## Verifique a compreensão
**A.** Segundo a secção do documento, que elemento é apresentado como responsável pela separação do sujeito de si mesmo?
**B.** Enumere as formas na primeira pessoa do singular que a secção do documento cita entre parênteses.

====== Secção do documento

O poema está
escrito na primeira pessoa do singular (“fui”, “me”, “mim”, etc.), o que nos
permite entender que o «eu» poético representa a voz do povo angolano.
A quintilha
inicial introduz o sentimento de não-pertencimento e apresenta o oceano como o
responsável pela separação de si: “O oceano separou-me de mim / enquanto me fui
esquecendo nos séculos”. Estes versos sugerem, desde logo, a ideia de cisão do
sujeito lírico com a identidade, comum ao povo africano, visto que, a partir do
contacto com a cultura europeia, as suas tradições são reprimidas, passando a
um não-pertencimento, a um entre-lugar, a um não pertencer a isto nem àquilo.
De facto, o negro não faz parte da primeira cultura (a de origem) nem da
segunda (a estrangeira, a europeia). Isto é fomentado pelo mar / oceano, o
agente da transição de culturas e da transformação do negro colonizado num ser
híbrido, dado que o coloca em contacto com a cultura do colonizador. Para o angolano,
o mar é um elemento negativo, causador de dor e sofrimento, pois foi através
dele que veio o colonizador e que, posteriormente à chegada deste, partiram
muitos africanos rumo à escravatura e ao trabalho de contrato (sem haver a
previsão e a certeza do retorno). Além disso, foi no mar que ocorreram muitas mortes
durante estas viagens. Assim sendo, o oceano é apresentado como aquilo que
rompe com o conhecido e como a divisória entre o velho e o novo.

============
====== Dados de entrada

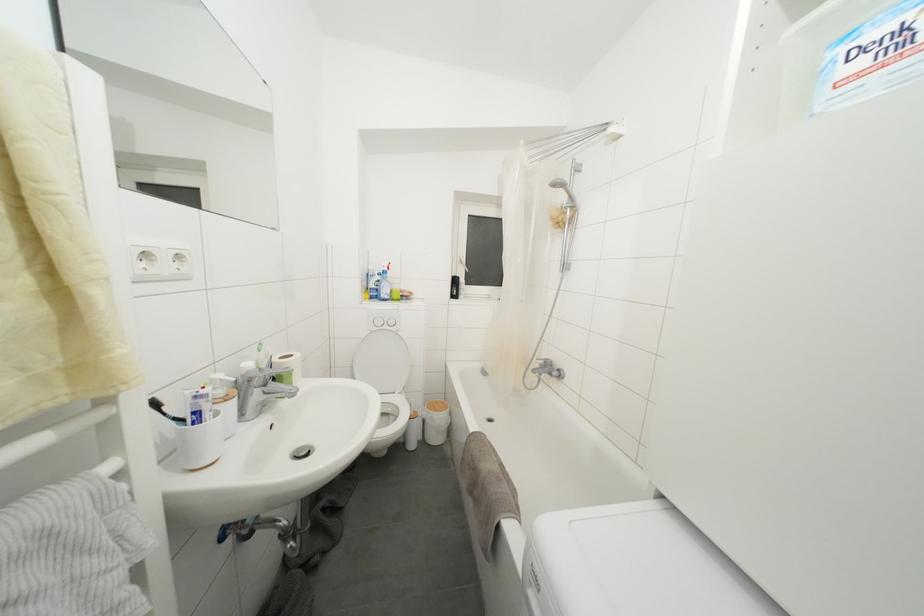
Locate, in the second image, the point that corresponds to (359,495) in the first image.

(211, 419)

============

## Respostas do exercício
**A.** O oceano.

**B.** "fui", "me", "mim"